EXERCISE OBJECTIVE:
Return the entries verbatim and drop every picture.

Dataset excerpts
***

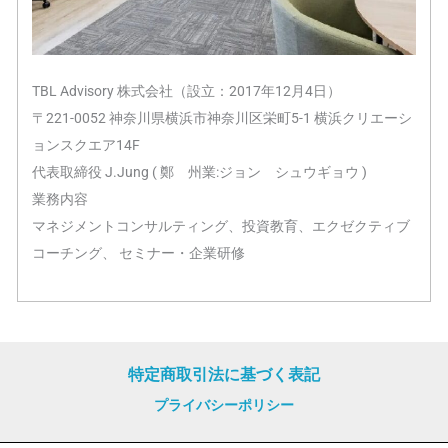
TBL Advisory 株式会社（設立：2017年12月4日）
〒221-0052 神奈川県横浜市神奈川区栄町5-1 横浜クリエーシ
ョンスクエア14F
代表取締役 J.Jung ( 鄭 州業:ジョン シュウギョウ )
業務内容
マネジメントコンサルティング、投資教育、エクゼクティブ
コーチング、 セミナー・企業研修
特定商取引法に基づく表記
プライバシーポリシー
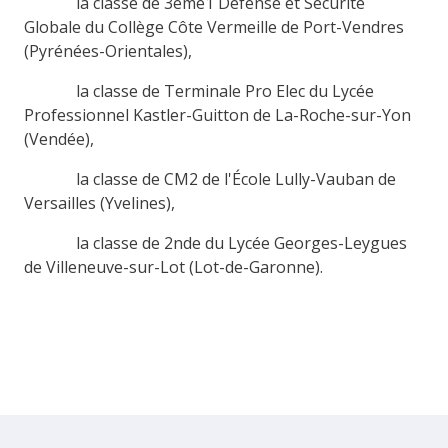
la classe de 3ème1 Défense et Sécurité
Globale du Collège Côte Vermeille de Port-Vendres
(Pyrénées-Orientales),
la classe de Terminale Pro Elec du Lycée
Professionnel Kastler-Guitton de La-Roche-sur-Yon
(Vendée),
la classe de CM2 de l'École Lully-Vauban de
Versailles (Yvelines),
la classe de 2nde du Lycée Georges-Leygues
de Villeneuve-sur-Lot (Lot-de-Garonne).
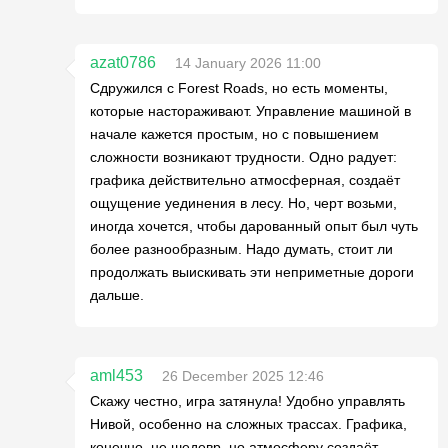
azat0786
14 January 2026 11:00
Сдружился с Forest Roads, но есть моменты,
которые настораживают. Управление машиной в
начале кажется простым, но с повышением
сложности возникают трудности. Одно радует:
графика действительно атмосферная, создаёт
ощущение уединения в лесу. Но, черт возьми,
иногда хочется, чтобы дарованный опыт был чуть
более разнообразным. Надо думать, стоит ли
продолжать выискивать эти неприметные дороги
дальше.
aml453
26 December 2025 12:46
Скажу честно, игра затянула! Удобно управлять
Нивой, особенно на сложных трассах. Графика,
конечно, не шедевр, но атмосферу создаёт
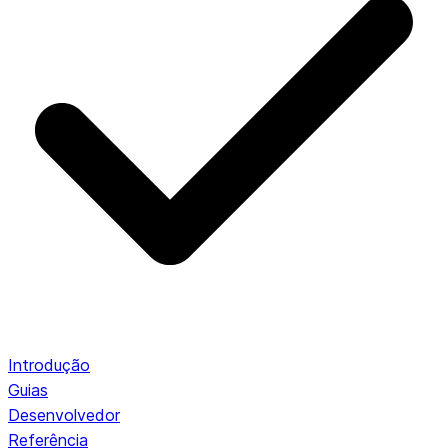
Introdução
Guias
Desenvolvedor
Referência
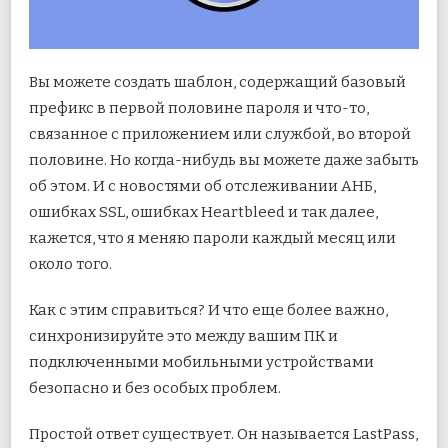
Вы можете создать шаблон, содержащий базовый
префикс в первой половине пароля и что-то,
связанное с приложением или службой, во второй
половине. Но когда-нибудь вы можете даже забыть
об этом. И с новостями об отслеживании АНБ,
ошибках SSL, ошибках Heartbleed и так далее,
кажется, что я меняю пароли каждый месяц или
около того.
Как с этим справиться? И что еще более важно,
синхронизируйте это между вашим ПК и
подключенными мобильными устройствами
безопасно и без особых проблем.
Простой ответ существует. Он называется LastPass,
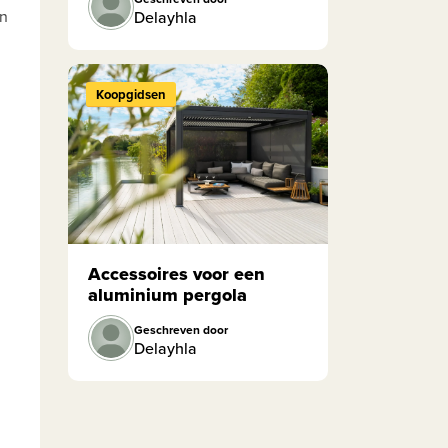
en
Delayhla
Koopgidsen
Accessoires voor een
aluminium pergola
Geschreven door
Delayhla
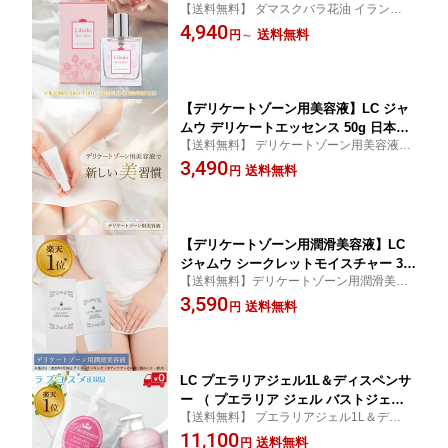
【送料無料】 ダマスクバラ花油 イランイラ
パルファム ベリー ムスク ジャスミン
ン花油 ジャスミン油 ダマスクローズ ロー
4,940
ダマスクバラ 石鹸 シャボン 香り フロ
送料無料
円
～
ズ 薔薇 石けん 香水 リビドーロゼ
ーラル フレグランス デート イランイラ
ン オスモフェリン
【デリケートゾーン用美容液】LC ジャ
ムウ デリケートエッセンス 50g 日本製
【送料無料】 デリケートゾーン用美容液 デ
保湿 美容ジェル 保湿美容液 潤い うる
リケートゾーンも歳を取る lcコスメ
3,490
おい ハリ 乾燥 スキンケア 肌にハリ
送料無料
円
若々しい印象 更年期 フェムケア
【デリケートゾーン用潤滑美容液】LC
ジャムウ シークレットモイスチャー 30
【送料無料】デリケートゾーン用潤滑美容
ml 保湿 匂いケア 潤滑 美容液 フェムケ
液 マッサージローション ボディマッサージ
3,590
ア 日本製
送料無料
円
ジェル デリケートゾーンの臭い
LC プエラリアジェル1L＆ディスペンサ
ー （ プエラリア ジェル バストジェル
【送料無料】 プエラリアジェル1L＆ディス
バストマッサージ ジェル バストケア ク
ペンサー lcコスメ
11,100
リーム 保湿 潤い 育乳 無駄毛処理 プエ
送料無料
円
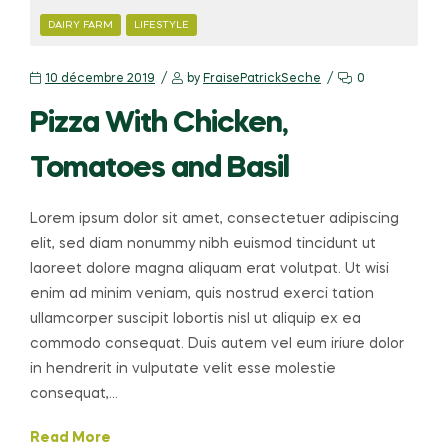
DAIRY FARM
LIFESTYLE
10 décembre 2019
by
FraisePatrickSeche
0
Pizza With Chicken,
Tomatoes and Basil
Lorem ipsum dolor sit amet, consectetuer adipiscing
elit, sed diam nonummy nibh euismod tincidunt ut
laoreet dolore magna aliquam erat volutpat. Ut wisi
enim ad minim veniam, quis nostrud exerci tation
ullamcorper suscipit lobortis nisl ut aliquip ex ea
commodo consequat. Duis autem vel eum iriure dolor
in hendrerit in vulputate velit esse molestie
consequat,…
Read More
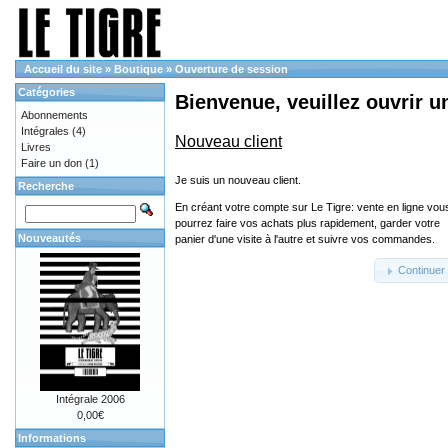
Accueil du site
»
Boutique
»
Ouverture de session
Catégories
Bienvenue, veuillez ouvrir u
Abonnements
Intégrales
(4)
Nouveau client
Livres
Faire un don
(1)
Je suis un nouveau client.
Recherche
En créant votre compte sur Le Tigre: vente en ligne vou
pourrez faire vos achats plus rapidement, garder votre
Nouveautés
panier d'une visite à l'autre et suivre vos commandes.
Continuer
Intégrale 2006
0,00€
Informations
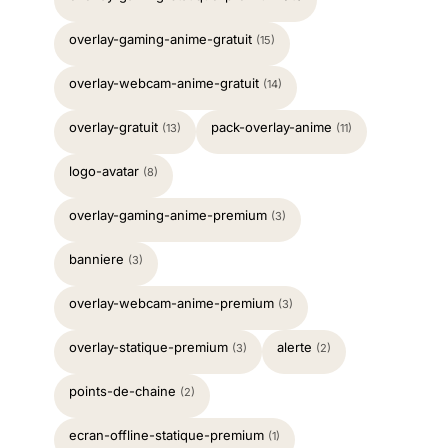
overlay-gaming-anime-gratuit
(15)
overlay-webcam-anime-gratuit
(14)
overlay-gratuit
pack-overlay-anime
(13)
(11)
logo-avatar
(8)
overlay-gaming-anime-premium
(3)
banniere
(3)
overlay-webcam-anime-premium
(3)
overlay-statique-premium
alerte
(3)
(2)
points-de-chaine
(2)
ecran-offline-statique-premium
(1)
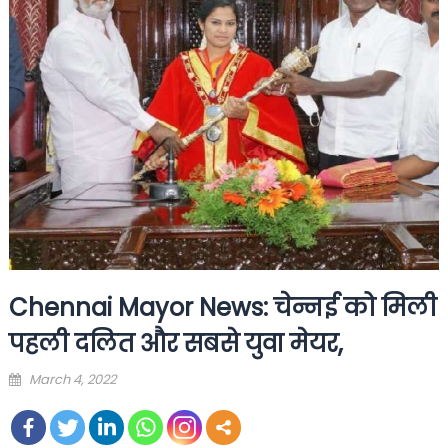
Chennai Mayor News: चेन्नई को मिली
पहली दलित और सबसे युवा मेयर,
Posted
March 4, 2022
on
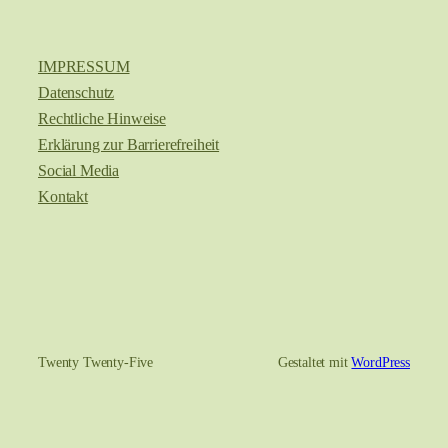
IMPRESSUM
Datenschutz
Rechtliche Hinweise
Erklärung zur Barrierefreiheit
Social Media
Kontakt
Twenty Twenty-Five
Gestaltet mit
WordPress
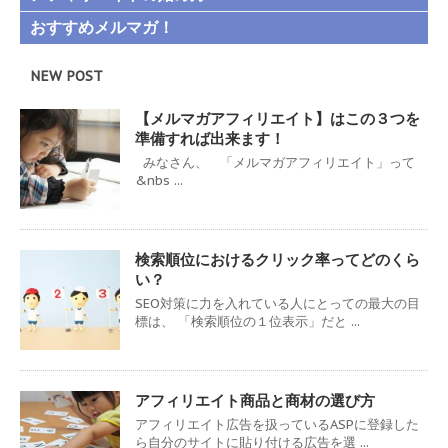
おすすめメルマガ！
NEW POST
【メルマガアフィリエイト】はこの３つを
準備すれば出来ます！
みなさん、 「メルマガアフィリエイト」って
&nbs ...
検索順位におけるクリック率ってどのくら
い？
SEO対策に力を入れている人にとっての最大の目
標は、 「検索順位の１位表示」だと ...
アフィリエイト商品と商材の選び方
アフィリエイト広告を扱っているASPに登録した
ら自分のサイトに貼り付ける広告を選 ...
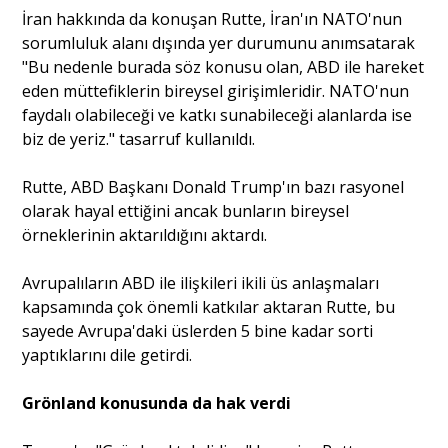
İran hakkında da konuşan Rutte, İran'ın NATO'nun
sorumluluk alanı dışında yer durumunu anımsatarak
"Bu nedenle burada söz konusu olan, ABD ile hareket
eden müttefiklerin bireysel girişimleridir. NATO'nun
faydalı olabileceği ve katkı sunabileceği alanlarda ise
biz de yeriz." tasarruf kullanıldı.
Rutte, ABD Başkanı Donald Trump'ın bazı rasyonel
olarak hayal ettiğini ancak bunların bireysel
örneklerinin aktarıldığını aktardı.
Avrupalıların ABD ile ilişkileri ikili üs anlaşmaları
kapsamında çok önemli katkılar aktaran Rutte, bu
sayede Avrupa'daki üslerden 5 bine kadar sorti
yaptıklarını dile getirdi.
Grönland konusunda da hak verdi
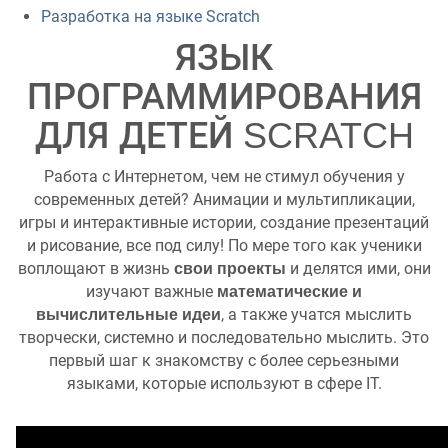
Разработка на языке Scratch
ЯЗЫК
ПРОГРАММИРОВАНИЯ
ДЛЯ ДЕТЕЙ SCRATCH
Работа с Интернетом, чем не стимул обучения у
современных детей? Анимации и мультипликации,
игры и интерактивные истории, создание презентаций
и рисование, все под силу! По мере того как ученики
воплощают в жизнь
и делятся ими, они
свои проекты
изучают важные
математические и
, а также учатся мыслить
вычислительные идеи
творчески, системно и последовательно мыслить. Это
первый шаг к знакомству с более серьезными
языками, которые используют в сфере IT.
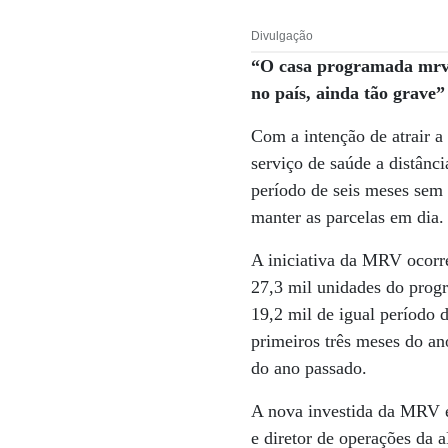
Divulgação
“O casa programada mrv 
no país, ainda tão grave”
Com a intenção de atrair a 
serviço de saúde a distânc
período de seis meses sem c
manter as parcelas em dia.
A iniciativa da MRV ocorr
27,3 mil unidades do progr
19,2 mil de igual período
primeiros três meses do a
do ano passado.
A nova investida da MRV é 
e diretor de operações da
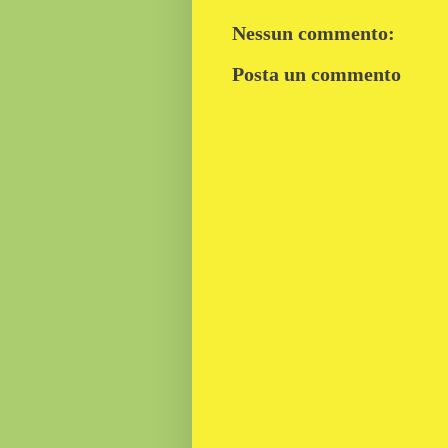
Nessun commento:
Posta un commento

***

RESULT OF THE EXERCISE:
TBL Advisory 株式会社（設立：2017年12月4日）
〒221-0052 神奈川県横浜市神奈川区栄町5-1 横浜クリエーシ
ョンスクエア14F
代表取締役 J.Jung ( 鄭 州業:ジョン シュウギョウ )
業務内容
マネジメントコンサルティング、投資教育、エクゼクティブ
コーチング、 セミナー・企業研修
特定商取引法に基づく表記
プライバシーポリシー
la classe de 3ème1 Défense et Sécurité
Globale du Collège Côte Vermeille de Port-Vendres
(Pyrénées-Orientales),
la classe de Terminale Pro Elec du Lycée
Professionnel Kastler-Guitton de La-Roche-sur-Yon
(Vendée),
la classe de CM2 de l'École Lully-Vauban de
Versailles (Yvelines),
la classe de 2nde du Lycée Georges-Leygues
de Villeneuve-sur-Lot (Lot-de-Garonne).
azat0786
14 January 2026 11:00
Сдружился с Forest Roads, но есть моменты,
которые настораживают. Управление машиной в
начале кажется простым, но с повышением
сложности возникают трудности. Одно радует:
графика действительно атмосферная, создаёт
ощущение уединения в лесу. Но, черт возьми,
иногда хочется, чтобы дарованный опыт был чуть
более разнообразным. Надо думать, стоит ли
продолжать выискивать эти неприметные дороги
дальше.
aml453
26 December 2025 12:46
Скажу честно, игра затянула! Удобно управлять
Нивой, особенно на сложных трассах. Графика,
конечно, не шедевр, но атмосферу создаёт
Introdução
Guias
Desenvolvedor
Referência
Вы можете создать шаблон, содержащий базовый
префикс в первой половине пароля и что-то,
связанное с приложением или службой, во второй
половине. Но когда-нибудь вы можете даже забыть
об этом. И с новостями об отслеживании АНБ,
ошибках SSL, ошибках Heartbleed и так далее,
кажется, что я меняю пароли каждый месяц или
около того.
Как с этим справиться? И что еще более важно,
синхронизируйте это между вашим ПК и
подключенными мобильными устройствами
безопасно и без особых проблем.
Простой ответ существует. Он называется LastPass,
en
Delayhla
Koopgidsen
Accessoires voor een
aluminium pergola
Geschreven door
Delayhla
【送料無料】 ダマスクバラ花油 イランイラ
パルファム ベリー ムスク ジャスミン
ン花油 ジャスミン油 ダマスクローズ ロー
4,940
ダマスクバラ 石鹸 シャボン 香り フロ
送料無料
円
～
ズ 薔薇 石けん 香水 リビドーロゼ
ーラル フレグランス デート イランイラ
ン オスモフェリン
【デリケートゾーン用美容液】LC ジャ
ムウ デリケートエッセンス 50g 日本製
【送料無料】 デリケートゾーン用美容液 デ
保湿 美容ジェル 保湿美容液 潤い うる
リケートゾーンも歳を取る lcコスメ
3,490
おい ハリ 乾燥 スキンケア 肌にハリ
送料無料
円
若々しい印象 更年期 フェムケア
【デリケートゾーン用潤滑美容液】LC
ジャムウ シークレットモイスチャー 30
【送料無料】デリケートゾーン用潤滑美容
ml 保湿 匂いケア 潤滑 美容液 フェムケ
液 マッサージローション ボディマッサージ
3,590
ア 日本製
送料無料
円
ジェル デリケートゾーンの臭い
LC プエラリアジェル1L＆ディスペンサ
ー （ プエラリア ジェル バストジェル
【送料無料】 プエラリアジェル1L＆ディス
バストマッサージ ジェル バストケア ク
ペンサー lcコスメ
11,100
リーム 保湿 潤い 育乳 無駄毛処理 プエ
送料無料
円
DAIRY FARM
LIFESTYLE
10 décembre 2019
by
FraisePatrickSeche
0
Pizza With Chicken,
Tomatoes and Basil
Lorem ipsum dolor sit amet, consectetuer adipiscing
elit, sed diam nonummy nibh euismod tincidunt ut
laoreet dolore magna aliquam erat volutpat. Ut wisi
enim ad minim veniam, quis nostrud exerci tation
ullamcorper suscipit lobortis nisl ut aliquip ex ea
commodo consequat. Duis autem vel eum iriure dolor
in hendrerit in vulputate velit esse molestie
consequat,…
Read More
Accueil du site
»
Boutique
»
Ouverture de session
Catégories
Bienvenue, veuillez ouvrir u
Abonnements
Intégrales
(4)
Nouveau client
Livres
Faire un don
(1)
Je suis un nouveau client.
Recherche
En créant votre compte sur Le Tigre: vente en ligne vou
pourrez faire vos achats plus rapidement, garder votre
Nouveautés
panier d'une visite à l'autre et suivre vos commandes.
Continuer
Intégrale 2006
0,00€
Informations
overlay-gaming-anime-gratuit
(15)
overlay-webcam-anime-gratuit
(14)
overlay-gratuit
pack-overlay-anime
(13)
(11)
logo-avatar
(8)
overlay-gaming-anime-premium
(3)
banniere
(3)
overlay-webcam-anime-premium
(3)
overlay-statique-premium
alerte
(3)
(2)
points-de-chaine
(2)
ecran-offline-statique-premium
(1)
Chennai Mayor News: चेन्नई को मिली
पहली दलित और सबसे युवा मेयर,
Posted
March 4, 2022
on
IMPRESSUM
Datenschutz
Rechtliche Hinweise
Erklärung zur Barrierefreiheit
Social Media
Kontakt
Twenty Twenty-Five
Gestaltet mit
WordPress
おすすめメルマガ！
NEW POST
【メルマガアフィリエイト】はこの３つを
準備すれば出来ます！
みなさん、 「メルマガアフィリエイト」って
&nbs ...
検索順位におけるクリック率ってどのくら
い？
SEO対策に力を入れている人にとっての最大の目
標は、 「検索順位の１位表示」だと ...
アフィリエイト商品と商材の選び方
アフィリエイト広告を扱っているASPに登録した
ら自分のサイトに貼り付ける広告を選 ...
İran hakkında da konuşan Rutte, İran'ın NATO'nun
sorumluluk alanı dışında yer durumunu anımsatarak
"Bu nedenle burada söz konusu olan, ABD ile hareket
eden müttefiklerin bireysel girişimleridir. NATO'nun
faydalı olabileceği ve katkı sunabileceği alanlarda ise
biz de yeriz." tasarruf kullanıldı.
Rutte, ABD Başkanı Donald Trump'ın bazı rasyonel
olarak hayal ettiğini ancak bunların bireysel
örneklerinin aktarıldığını aktardı.
Avrupalıların ABD ile ilişkileri ikili üs anlaşmaları
kapsamında çok önemli katkılar aktaran Rutte, bu
sayede Avrupa'daki üslerden 5 bine kadar sorti
yaptıklarını dile getirdi.
Grönland konusunda da hak verdi
Разработка на языке Scratch
ЯЗЫК
ПРОГРАММИРОВАНИЯ
ДЛЯ ДЕТЕЙ SCRATCH
Работа с Интернетом, чем не стимул обучения у
современных детей? Анимации и мультипликации,
игры и интерактивные истории, создание презентаций
и рисование, все под силу! По мере того как ученики
воплощают в жизнь
и делятся ими, они
свои проекты
изучают важные
математические и
, а также учатся мыслить
вычислительные идеи
творчески, системно и последовательно мыслить. Это
первый шаг к знакомству с более серьезными
языками, которые используют в сфере IT.
Divulgação
“O casa programada mrv 
no país, ainda tão grave”
Com a intenção de atrair a 
serviço de saúde a distânc
período de seis meses sem c
manter as parcelas em dia.
A iniciativa da MRV ocorr
27,3 mil unidades do progr
19,2 mil de igual período
primeiros três meses do a
do ano passado.
A nova investida da MRV é 
e diretor de operações da
Nessun commento:
Posta un commento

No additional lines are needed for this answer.